PGR rejeita segunda proposta de delação de Daniel Vorcaro
PF também se posicionou contra o acordo de colaboração do ex-banqueiro
A Procuradoria-Geral da República (PGR) rejeitou nesta segunda-feira, 15, a segunda proposta de delação premiada do banqueiro Daniel Vorcaro, dono do Banco Master.
A decisão segue o entendimento da Polícia Federal (PF), que já havia negado a proposta na semana passad
Para o procurador-geral da República, Paulo Gonet, os termos oferecidos por Vorcaro não apresentam fatos ou elementos novos em relação ao que já é conhecido pelas autoridades e consta nas investigações em andamento.

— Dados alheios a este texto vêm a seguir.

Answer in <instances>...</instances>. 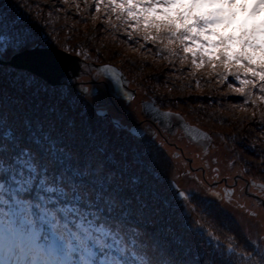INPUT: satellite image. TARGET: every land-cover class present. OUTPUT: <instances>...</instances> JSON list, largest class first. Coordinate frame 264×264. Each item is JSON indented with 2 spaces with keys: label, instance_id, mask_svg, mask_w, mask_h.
Returning <instances> with one entry per match:
<instances>
[{
  "label": "snow or ice",
  "instance_id": "obj_1",
  "mask_svg": "<svg viewBox=\"0 0 264 264\" xmlns=\"http://www.w3.org/2000/svg\"><path fill=\"white\" fill-rule=\"evenodd\" d=\"M56 7L44 0L48 17ZM59 7L82 20L93 11L96 21L107 17L129 48L137 45L132 51L179 65L177 78L195 79L201 92L205 79L229 85L223 95L243 100L229 106L238 123L228 140L199 133L202 155L219 163L220 141L229 167L247 166V150L264 170V49L249 44L264 40V26L233 36L225 22L210 20V5L191 0H62ZM262 14L257 0L252 19ZM47 27L37 0H0V264H264V217L231 213L232 202L215 190L219 168L211 180L190 171V183L168 178L174 153L161 151L166 133L177 125L193 131L165 107L175 97L141 88L137 101L121 70L100 60V48L96 63L71 36L53 41Z\"/></svg>",
  "mask_w": 264,
  "mask_h": 264
},
{
  "label": "trees",
  "instance_id": "obj_2",
  "mask_svg": "<svg viewBox=\"0 0 264 264\" xmlns=\"http://www.w3.org/2000/svg\"><path fill=\"white\" fill-rule=\"evenodd\" d=\"M242 5L238 8V11L231 13L227 18L223 20L225 22V31H231L233 36L238 32L245 31L246 27H250L255 31L259 26H264V14L252 19L253 9L256 5L248 6V0H242ZM42 5V10L45 12V22L48 27L45 29L50 35L53 41L58 40L60 45L64 44L66 38L71 36L70 43L83 45V49L86 52L93 54V60L96 57V48H100V60L110 63L118 67L123 73L125 78L130 82L128 89L137 90L138 88L133 85H140L145 90L149 91L151 95V89L156 88L157 91L165 94L166 96L175 97V101L172 105H165L170 107L173 112L180 113L184 117V120H191V123L197 124L204 128L208 133H213V130L219 129L226 134L234 131V124L238 123L236 119L239 117V112L232 113L229 111V106L236 103H242L243 100L237 98L234 93H229L225 96L223 93L228 92L229 85L219 86L215 82H208L206 79L202 84L203 92L195 87L196 81L193 78H189L187 81L184 79H178L181 73L174 71L175 67L179 65L169 66L167 61L161 62L159 56L154 59H150V51H146L141 56L139 51H132V48H136L135 43L131 44L129 48V38L123 33V31L116 33L114 27L105 23L107 17L101 16L99 21L94 19L95 12L91 13V16L87 20L79 18V14L73 11L72 15H67V10L62 13L59 5H62V0H48L52 5H56L53 11V16L48 17V8H43L44 0H37ZM192 3H202L211 6L213 15L210 20L216 21L217 17L224 15L222 5L217 0H191ZM88 16V14H85ZM251 21V22H250ZM215 27H212V31H215ZM249 44L252 48L261 50L264 49V40L250 39ZM79 50V49H77ZM154 50V49H153ZM75 53V52H74ZM100 62V61H95ZM190 69L184 71L183 75L187 76ZM130 87V88H129ZM175 89L173 92H168V89ZM203 106V107H202ZM223 107V111L221 108ZM224 123H221V120ZM215 138V137H214ZM247 141L246 143H250ZM231 145V141H229ZM164 144L161 151H166ZM167 147V145H166ZM244 158L249 161L246 166L252 178L260 181H264V170L253 167L256 162V158L251 151H243ZM174 161H170L169 174L170 179L175 172ZM193 215H195L193 213ZM205 227H210L205 225Z\"/></svg>",
  "mask_w": 264,
  "mask_h": 264
},
{
  "label": "rangeland",
  "instance_id": "obj_3",
  "mask_svg": "<svg viewBox=\"0 0 264 264\" xmlns=\"http://www.w3.org/2000/svg\"><path fill=\"white\" fill-rule=\"evenodd\" d=\"M217 1L222 5L224 15L221 16V17H217L218 20H216V21L228 20L227 17L231 13L235 14L238 11V8L240 7V4L242 5V3H243L242 0H217ZM212 27H214V25ZM133 85L136 86L138 89L137 90L130 89V90L133 93L136 94L137 101H138L139 97H140V94H141L140 89L142 87L140 85L138 87V85H136L134 83H133ZM89 86H91V83L89 84ZM110 88H111V85H109V89ZM133 107H137V104L134 103ZM185 122L191 123V120L190 121L185 120ZM212 132L213 133H223L224 134V139L228 140L227 137H226V134L224 132L220 131L219 129L213 130ZM179 139H177V143H179L184 148V151L186 152L187 155H191V156L194 157V159H195L194 164L204 165L205 163H207L209 165V167L207 169V171H208V175L207 176H208V178H210V180L212 178V176H210V175H212V173H213V171H211V170L215 169L216 167L219 168L221 175L225 176L227 174H230V178H229L230 181L232 179V176L234 174H236V173H244L245 176H247L249 178H252V176L249 174V172H245L244 171L243 168H246V166L244 165L243 161L237 162V164L234 167H229L228 166L227 159H226V157L224 155L225 148H224L222 142L217 141V146H216V148L213 149L214 152L220 153L219 163H216L215 162V159H216L215 157H213L212 160H209L208 157H204L202 155L203 150L200 153L201 157H199V155H197V153H196L197 151H199V148L197 146H194L189 140H187L188 138L182 136L181 139L180 140ZM166 145H167V147H166ZM166 145H165V148H166L165 150L168 153H173V152L175 153V150H178L173 144L171 145V144L168 143ZM228 146L229 147L231 146L230 143L228 144ZM242 154L244 156V152ZM172 161H174V171L173 172H175L174 175L176 176L178 182L180 184H185L186 182L190 183L191 182L190 179H188L187 181L185 180V173L189 171V170L185 171V168L187 169V167H188V162L186 161V159L183 158V157H176L175 155H173ZM200 177H201V174H200ZM254 180H256V179H254ZM236 197L240 201L247 202V204L250 207L255 206V205L251 204L252 198L246 196L245 194L244 195L236 194ZM253 209H257V208L254 207ZM231 213L235 217H237L238 219H241V220H244L246 218H253V217H255L257 220H259L261 217H264V211L261 208L258 209V214H257L258 216L257 215L255 216V215H250L249 213L246 212V210L242 209L238 205H235V206L231 207Z\"/></svg>",
  "mask_w": 264,
  "mask_h": 264
},
{
  "label": "flooded vegetation",
  "instance_id": "obj_4",
  "mask_svg": "<svg viewBox=\"0 0 264 264\" xmlns=\"http://www.w3.org/2000/svg\"><path fill=\"white\" fill-rule=\"evenodd\" d=\"M84 81L89 80L88 76H85L83 78ZM178 128V129H177ZM167 135V139L169 141V144H173L178 150H175L174 155L176 157H183L186 159V161L188 162V167L187 169L185 168V171L189 170L191 172V175L196 176V175H200L201 174V178L205 179V180H210V178H208V167L205 169L204 172H200L199 168L201 166V164H194V157L191 155H187L186 152L184 151V148L177 143V139H181V137H187L185 130L183 128H181L179 125H177L176 127H173L171 132L166 133ZM179 139V140H180ZM189 140L194 146H197L199 148V151H197L196 153L200 154L203 150L202 148V143L197 144L196 142L191 141L189 138L187 139ZM199 157H201V154L199 155ZM218 168V167H216ZM215 168V169H216ZM188 171V172H189ZM212 171V170H211ZM216 173L213 172L212 175L210 176H214ZM241 175L237 176V173L234 174L232 176V179L230 181V174H227L225 176L221 175L219 173L220 176V182L219 184L216 186V191H218L220 193V196L222 198L223 201L227 202V201H231L232 202V206L238 205L240 206L242 209L246 210L247 213H249L250 215H257L258 214V209H262L264 211V182L260 181V180H254L253 178H249L247 176L244 175V173H240ZM225 177H227V180L225 181ZM236 194L239 195H246L248 197L252 198V202L251 204L255 205L253 207H250L247 202L244 201H240L237 197ZM236 203V204H235ZM257 208V209H253V208ZM258 216V215H257Z\"/></svg>",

Além disso, a proposta não trouxe um compromisso concreto de devolução de recursos, considerado um dos principais pontos para o avanço das negociações.
A PGR defendia que Vorcaro sinalizasse a restituição de pelo menos R$ 60 bilhões aos cofres públicos como condição para dar continuidade às tratativas.
Esta foi a primeira manifestação formal da Procuradoria sobre a proposta de colaboração do banqueiro. Após a primeira negativa da Polícia Federal, a PGR ainda manteve conversas com os advogados de Vorcaro na tentativa de avaliar eventuais ajustes nos termos do acordo.
Operação Compliance Zero
Preso preventivamente desde 4 de março de 2026 no âmbito da Operação Compliance Zero, Vorcaro foi retirado em 18 de maio da acomodação especial na Superintendência da PF Brasília e passou a ocupar uma cela destinada a presos em trânsito na mesma unidade.
Depois, ele foi transferido para a Papuda.
A Operação Compliance Zero, que motivou a prisão, apura suspeitas de fraudes financeiras, lavagem de dinheiro e pagamento de vantagens indevidas envolvendo o Banco Master. Vorcaro foi levado para a capital federal dois dias após a segunda prisão preventiva, em 6 de março, e permanece sob custódia da PF desde então.